Para o presidente da AEPSA, a RAP aplicada às embalagens comerciais e industriais “deveria ter sido precedida de um enquadramento legal específico, com procedimentos autónomos, no sentido da atribuição de licenças dirigidas a este fluxo em ambiente concorrencial, e não apenas via aditamento a licenças existentes”. Tanto mais, “que se trata da atribuição das licenças por períodos demasiado e injustificadamente longos, colocando em causa as normas de funcionamento do mercado e os princípios básicos da concorrência”.
Acautelar Efeitos Financeiros e Ambientais
O alargamento da RAP às embalagens não urbanas decorre de uma diretiva comunitária, mas Sílvia Machado, diretora de Sustentabilidade da CIP -Confederação Empresarial de Portugal, considera que, com a incorporação desta obrigação, não se vislumbram “benefícios claros” face à realidade nacional. “O fluxo de embalagens profissionais e industriais está desde há muito tempo bem estruturado de forma a garantir a gestão eficiente daqueles resíduos e a proteção do ambiente. Tanto o fluxo físico como o financeiro funcionam tendo por base um mercado estabelecido de Operadores de Gestão de Resíduos formalmente autorizados”.
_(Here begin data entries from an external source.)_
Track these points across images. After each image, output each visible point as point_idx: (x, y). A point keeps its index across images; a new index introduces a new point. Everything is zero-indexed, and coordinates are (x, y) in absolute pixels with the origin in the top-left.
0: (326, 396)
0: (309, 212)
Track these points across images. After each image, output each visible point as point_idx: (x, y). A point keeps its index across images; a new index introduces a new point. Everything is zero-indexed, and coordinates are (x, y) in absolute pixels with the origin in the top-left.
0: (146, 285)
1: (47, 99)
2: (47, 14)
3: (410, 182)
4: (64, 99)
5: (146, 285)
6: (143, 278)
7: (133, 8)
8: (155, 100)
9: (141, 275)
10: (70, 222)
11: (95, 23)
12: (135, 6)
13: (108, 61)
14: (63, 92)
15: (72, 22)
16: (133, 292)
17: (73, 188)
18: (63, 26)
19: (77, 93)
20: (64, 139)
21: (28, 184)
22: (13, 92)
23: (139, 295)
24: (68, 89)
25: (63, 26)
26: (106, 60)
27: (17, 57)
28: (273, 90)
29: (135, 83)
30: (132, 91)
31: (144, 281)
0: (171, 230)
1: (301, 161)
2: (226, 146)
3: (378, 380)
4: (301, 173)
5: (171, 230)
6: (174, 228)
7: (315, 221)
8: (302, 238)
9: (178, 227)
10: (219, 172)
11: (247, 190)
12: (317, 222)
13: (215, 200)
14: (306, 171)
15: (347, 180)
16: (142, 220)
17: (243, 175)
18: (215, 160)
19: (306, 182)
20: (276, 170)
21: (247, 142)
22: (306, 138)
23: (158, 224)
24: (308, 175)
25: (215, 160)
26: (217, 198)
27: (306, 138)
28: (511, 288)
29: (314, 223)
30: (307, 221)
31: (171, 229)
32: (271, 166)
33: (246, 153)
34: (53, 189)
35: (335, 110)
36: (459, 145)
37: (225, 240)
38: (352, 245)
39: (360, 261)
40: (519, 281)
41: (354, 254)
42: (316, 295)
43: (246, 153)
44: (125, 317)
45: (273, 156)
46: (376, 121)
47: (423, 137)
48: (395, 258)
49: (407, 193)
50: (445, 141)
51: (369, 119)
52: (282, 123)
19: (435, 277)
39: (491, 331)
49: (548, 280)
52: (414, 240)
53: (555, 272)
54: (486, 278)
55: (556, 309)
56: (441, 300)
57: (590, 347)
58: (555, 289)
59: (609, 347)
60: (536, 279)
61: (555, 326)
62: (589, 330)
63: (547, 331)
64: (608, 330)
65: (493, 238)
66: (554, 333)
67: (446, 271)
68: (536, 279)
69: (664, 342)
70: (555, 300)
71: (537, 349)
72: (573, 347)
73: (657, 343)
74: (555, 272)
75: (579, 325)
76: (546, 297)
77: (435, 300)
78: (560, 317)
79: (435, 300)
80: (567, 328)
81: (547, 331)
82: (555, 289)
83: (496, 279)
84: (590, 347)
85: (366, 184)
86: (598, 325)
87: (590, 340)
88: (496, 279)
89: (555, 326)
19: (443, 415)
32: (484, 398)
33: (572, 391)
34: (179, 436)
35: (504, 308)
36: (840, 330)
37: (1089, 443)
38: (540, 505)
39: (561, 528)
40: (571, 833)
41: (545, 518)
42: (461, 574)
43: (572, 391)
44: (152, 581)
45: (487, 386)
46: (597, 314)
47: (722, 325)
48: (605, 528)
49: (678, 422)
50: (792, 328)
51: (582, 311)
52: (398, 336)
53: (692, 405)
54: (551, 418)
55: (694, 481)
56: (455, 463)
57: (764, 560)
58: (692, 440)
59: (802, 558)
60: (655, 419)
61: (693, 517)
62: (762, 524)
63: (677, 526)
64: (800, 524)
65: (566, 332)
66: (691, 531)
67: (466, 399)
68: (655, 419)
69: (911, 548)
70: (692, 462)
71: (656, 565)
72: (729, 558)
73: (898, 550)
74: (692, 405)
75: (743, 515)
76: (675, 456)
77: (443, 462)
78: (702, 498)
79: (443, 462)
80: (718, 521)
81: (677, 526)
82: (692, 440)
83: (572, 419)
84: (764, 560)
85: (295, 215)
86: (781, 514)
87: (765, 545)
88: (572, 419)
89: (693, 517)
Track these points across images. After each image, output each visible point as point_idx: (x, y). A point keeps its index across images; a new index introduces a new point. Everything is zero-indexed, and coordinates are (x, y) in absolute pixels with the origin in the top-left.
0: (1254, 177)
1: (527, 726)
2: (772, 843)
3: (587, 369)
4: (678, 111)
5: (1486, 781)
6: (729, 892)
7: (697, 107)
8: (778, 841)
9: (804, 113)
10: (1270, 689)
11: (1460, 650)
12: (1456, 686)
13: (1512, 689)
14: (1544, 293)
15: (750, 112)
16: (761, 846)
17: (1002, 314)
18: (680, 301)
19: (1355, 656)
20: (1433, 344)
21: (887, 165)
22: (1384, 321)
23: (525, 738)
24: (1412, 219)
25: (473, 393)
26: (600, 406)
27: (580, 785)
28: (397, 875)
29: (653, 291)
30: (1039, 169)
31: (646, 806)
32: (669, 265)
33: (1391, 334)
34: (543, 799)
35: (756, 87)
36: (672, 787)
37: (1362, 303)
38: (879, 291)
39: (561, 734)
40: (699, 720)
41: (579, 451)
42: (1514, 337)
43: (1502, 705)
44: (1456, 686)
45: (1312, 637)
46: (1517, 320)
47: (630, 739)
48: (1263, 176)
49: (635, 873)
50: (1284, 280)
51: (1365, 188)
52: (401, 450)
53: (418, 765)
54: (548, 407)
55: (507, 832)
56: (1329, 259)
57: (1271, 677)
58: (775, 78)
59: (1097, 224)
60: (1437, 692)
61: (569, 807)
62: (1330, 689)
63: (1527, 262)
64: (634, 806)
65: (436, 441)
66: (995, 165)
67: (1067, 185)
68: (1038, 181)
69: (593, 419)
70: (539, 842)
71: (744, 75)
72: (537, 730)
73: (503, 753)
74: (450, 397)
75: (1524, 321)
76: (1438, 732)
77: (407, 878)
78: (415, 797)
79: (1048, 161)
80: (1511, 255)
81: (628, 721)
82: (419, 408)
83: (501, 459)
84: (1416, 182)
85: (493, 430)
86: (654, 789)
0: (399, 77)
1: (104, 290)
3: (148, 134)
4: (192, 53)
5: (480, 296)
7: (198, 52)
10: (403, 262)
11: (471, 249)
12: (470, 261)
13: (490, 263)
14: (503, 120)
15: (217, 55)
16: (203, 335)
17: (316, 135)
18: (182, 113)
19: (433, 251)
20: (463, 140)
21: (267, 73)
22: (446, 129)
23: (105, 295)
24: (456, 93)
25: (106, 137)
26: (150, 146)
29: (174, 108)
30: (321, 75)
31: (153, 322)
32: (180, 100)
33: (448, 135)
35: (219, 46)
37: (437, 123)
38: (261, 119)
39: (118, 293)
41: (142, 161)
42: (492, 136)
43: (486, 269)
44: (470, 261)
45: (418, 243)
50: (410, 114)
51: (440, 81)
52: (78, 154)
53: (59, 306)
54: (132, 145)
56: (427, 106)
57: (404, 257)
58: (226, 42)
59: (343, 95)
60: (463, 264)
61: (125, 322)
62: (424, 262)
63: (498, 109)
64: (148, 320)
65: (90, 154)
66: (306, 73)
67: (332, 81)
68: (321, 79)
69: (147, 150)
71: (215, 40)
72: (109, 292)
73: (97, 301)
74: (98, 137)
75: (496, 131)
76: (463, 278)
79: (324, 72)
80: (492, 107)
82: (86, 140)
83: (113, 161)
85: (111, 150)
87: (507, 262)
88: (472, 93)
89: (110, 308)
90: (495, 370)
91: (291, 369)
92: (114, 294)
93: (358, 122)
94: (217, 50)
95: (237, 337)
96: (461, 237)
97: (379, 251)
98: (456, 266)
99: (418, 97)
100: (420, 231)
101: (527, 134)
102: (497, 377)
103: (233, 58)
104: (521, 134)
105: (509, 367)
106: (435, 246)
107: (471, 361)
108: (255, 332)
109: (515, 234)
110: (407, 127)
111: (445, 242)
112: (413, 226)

Daí que, “alterar um sistema que existe e funciona é um desafio e pode, inclusive, ter efeitos negativos no ambiente, atém de poder impactar financeiramente todos os envolvidos. Sendo o sistema existente eficiente e gerido por entidades 100% privadas, os produtores e os detentores de resíduos têm legitimas expetativas de que o novo sistema não resulte num aumento de custos”. A alteração, refere ainda Sílvia Machado, está prevista na Diretiva Quadro dos Resíduos. “No entanto, no contexto de Portugal, existem argumentos sólidos que poderiam justificar a apresentação do caso à Comissão Europeia, defendendo a manutenção da estrutura atua!”.
A CIP admite preocupações a diversos níveis. A criação atempada de “um fluxo financeiro harmonizado e justo”, aponta Sílvia Machado, é uma delas, uma vez que os Operadores de Gestão de Resíduos “são privados e operam em condições de mercado”. Além disso, a operacionalização da recolha entre produtores de resíduos de embalagens é “complexa”, pois as quantidades e frequência podem variar significativamente. “A indefinição sobre a partilha de responsabilidade entre produtor (quem coloca a embalagem no mercado) e produtor do resíduo de embalagem, prevista, mas ainda não regulamentada, gera incertezas, o que, potencialmente, compromete a gestão eficiente daqueles resíduos”, avisa. Contactada, a APED – Associação Portuguesa de Empresas de Distribuição decidiu não se pronunciar sobre o tema.